Read a bit about each of the different methods and learn about all the various techniques. Then decide which techniques are good for you and use that. Also learn the rules according to the different ones and you will figure out what to do.
We got the Clear Blue Easy monitor and I think it took out a lot of the guesswork and insecurity. We haven’t really studied or followed the Marquette method much.
Thanks so much, that’s very helpful. I’ve had a quick look at the links and will return to them again in more detail.
At the moment I like having the added help of the temperature guide as I’m not very good at identifying cervical fluid state. But as all of them apart from Marquette seem to require cervical fluid identification, and Marquette looks very expensive, I think I’ll just have to keep working at it.

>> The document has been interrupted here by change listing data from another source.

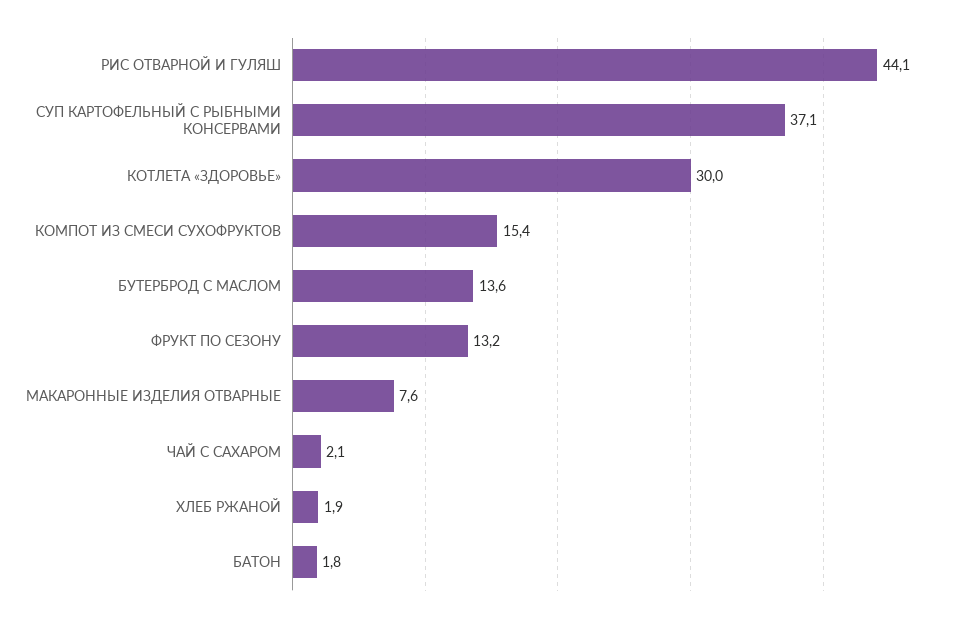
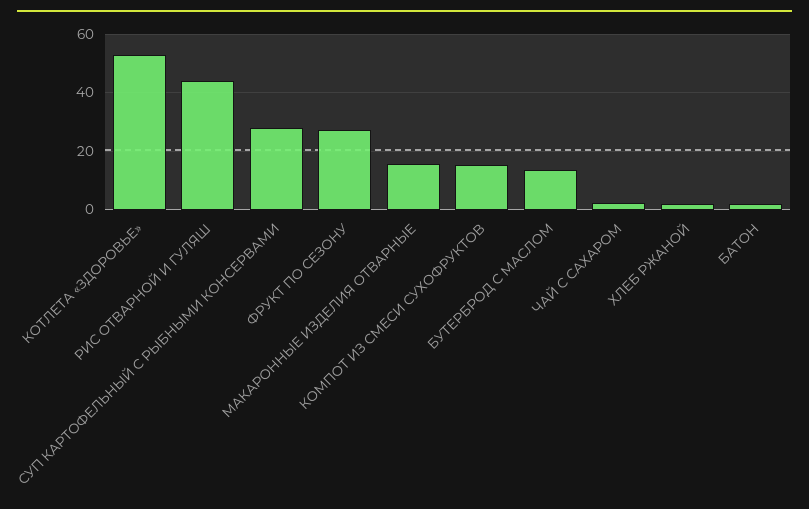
  {
    "РИС ОТВАРНОЙ И ГУЛЯШ": 44.1,
-   "СУП КАРТОФЕЛЬНЫЙ С РЫБНЫМИ КОНСЕРВАМИ": 37.1,
+   "СУП КАРТОФЕЛЬНЫЙ С РЫБНЫМИ КОНСЕРВАМИ": 27.5,
-   "КОТЛЕТА «ЗДОРОВЬЕ»": 30,
+   "КОТЛЕТА «ЗДОРОВЬЕ»": 52.5,
    "КОМПОТ ИЗ СМЕСИ СУХОФРУКТОВ": 15.4,
    "БУТЕРБРОД С МАСЛОМ": 13.6,
-   "ФРУКТ ПО СЕЗОНУ": 13.2,
+   "ФРУКТ ПО СЕЗОНУ": 27.5,
-   "МАКАРОННЫЕ ИЗДЕЛИЯ ОТВАРНЫЕ": 7.6,
+   "МАКАРОННЫЕ ИЗДЕЛИЯ ОТВАРНЫЕ": 15,
    "ЧАЙ С САХАРОМ": 2.1,
    "ХЛЕБ РЖАНОЙ": 1.9,
    "БАТОН": 1.8
  }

With Marquette, the cervical fluid identification is optional. There is a protocol for the monitor only, and a protocol for the montior + mucus. You can choose either one.
It is more expensive than other methods, but for me the added peace of mind is worth it.
I don’t mean this post to pressure you in any way about the method you use–as I said, figure out which one/s work best for you, and go to it!–but before I used Marquette, I thought it would be much more expensive than it actually is.
Here’s a brief breakdown of what to expect in that regard–something I wish someone had told me!
–The initial cost for the monitor (about $170-$200) is steep. You can find them on Ebay sometimes for a bit less, and sometimes women in NFP groups will sell their used ones cheaply. Urine doesn’t actually touch the monitor itself, so this isn’t a hygiene problem, and they can be factory-reset very easily with the help of a Youtube video.
–A box of 30 test sticks is about $45 on Amazon. You can sometimes find them more cheaply on Walmart, and if you watch Amazon’s prices, you’ll occasionally find them closer to $35/box. We’ll say $45 for the purposes of consistency here, though.
–The most expensive time to use Marquette is postpartum when you aren’t cycling. During this time, you test every day. Therefore, you’ll spend $45/month on sticks.
–Once you are cycling, you’ll test on every day from Day 6 through the day you ovulate. As you continue cycling postpartum, this will be a gradually shorter phase. For example, I ovulated on Day 19 my first postpartum cycle, then day 18 the next, and so on until it became the norm for me to ovulate around day 16/17. You’ll test starting on Day 6 for the first few months, using around 15 (ish, depending on how smoothly your fertility returns) sticks per month, meaning about a $28/month cost for sticks.
–Once the monitor gets to “know” you, it will shorten your testing window. After 6 months, it determined that I hadn’t ovulated before Day 17, so it stopped asking for a test on Day 6, and started asking on Day 9 instead. As I said, I generally ovulate on Day 16/17, so I use fewer than 10 sticks/month. I get just about (give or take a stick) four months’ use out of a box of sticks. That’s $11/month.
In short, the initial upfront cost is pretty steep, but it lessens gradually over time. Marquette isn’t the method for everyone, but it saved me a lot of sanity, especially during postpartum when mucus observations can be all over the place.
The problem with this is that mucous (the stuff that allows sperm to survive) can begin before Day 6, and ovulation can occur earlier in a cycle, even in women who have a regular established pattern.
This has been my experience as well! I use Amazon subscribe & save for my sticks, and I can sometimes find them on Ebay for around $40 plus free shipping.
Here is an additional cost: the Marquette forums, which are an invaluable resource, are going behind a paywall as of May 1. They simply can’t afford to keep them going as a free resource anymore. Prices aren’t too bad, though, $34.99/6 months or 59.99/12 months. There’s also a Facebook group for Marquette users that is very helpful.
There is also an algorithm you use with the monitor created by the Marquette medical professionals; you don’t go strictly by the monitor.